20 days until teachers report back.

But who's counting?

The 4th was a quiet one for us this year (and I'm not complaining). We didn't even leave the resort and I loved every minute of it.

We went to several concerts--but a special one was with our son and daughter-in-law. For Father's Day and my husband's birthday they bought him tickets to see The Marshall Tucker Band in a town not far from the lake.  It was also their fifth wedding anniversary, so they went along with us.  It was a great night!

I geared myself up for an event that I had been looking forward to (and been a little anxious about) for over a year.

My 40th high school class reunion--

I don't know why I was anxious--wait! Yes, I do. I hadn't seen these people in 40 years!  But, with some, it was as if we had never left the comfort of school.  I had a smile on my face all night.
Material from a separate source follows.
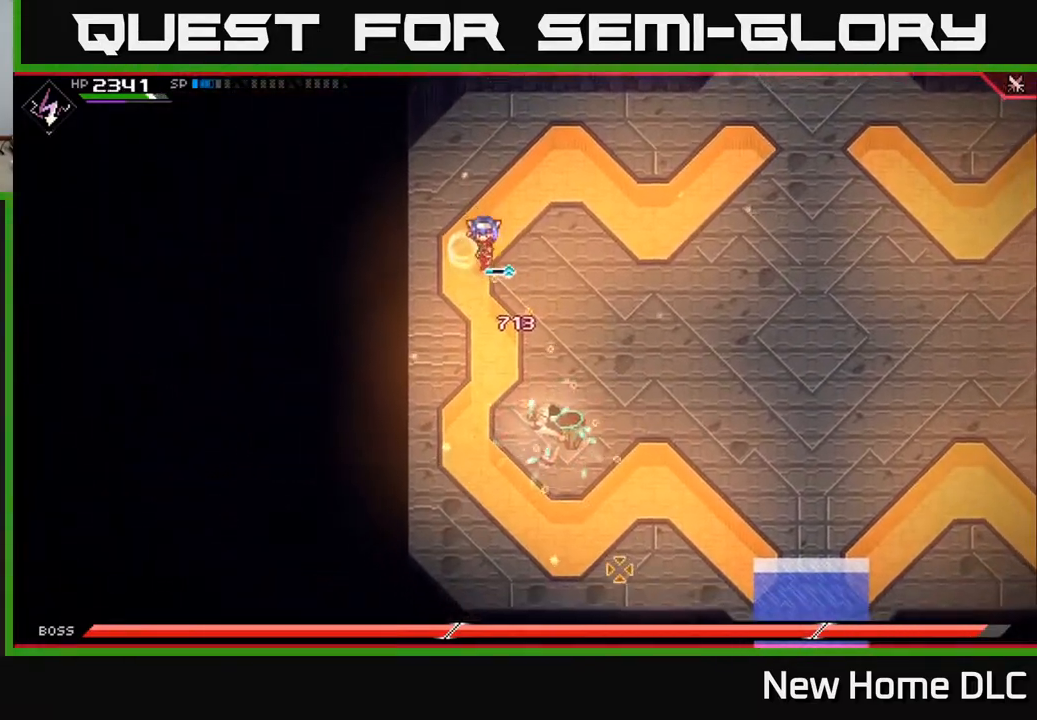
{"buttons": [], "left_stick": "down-right", "right_stick": "down", "events": [[283, "R1", "down"], [350, "R1", "up"]]}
At times, I would stand off by myself and watch my classmates and think about what amazing people they have all become.

A week or so later found us traveling again, although this time a little closer to home. We again met with our favorite traveling companions and spent a few days in LaCrosse, Wisconsin. Although we only live an hour or so away, it's not a place my husband and I have really explored.  Our favorite things a great little retro jazz bar.  It felt like we had stepped back in time.

Our other favorite thing was the riverboat dinner cruise we took.  Good food, great view.

Those were the major events...there was also lake time with kids and grandkids. Great moments with friends. A little quiet alone time. And lots of planning for our next trip


Maybe Chloe will have to share some adventures.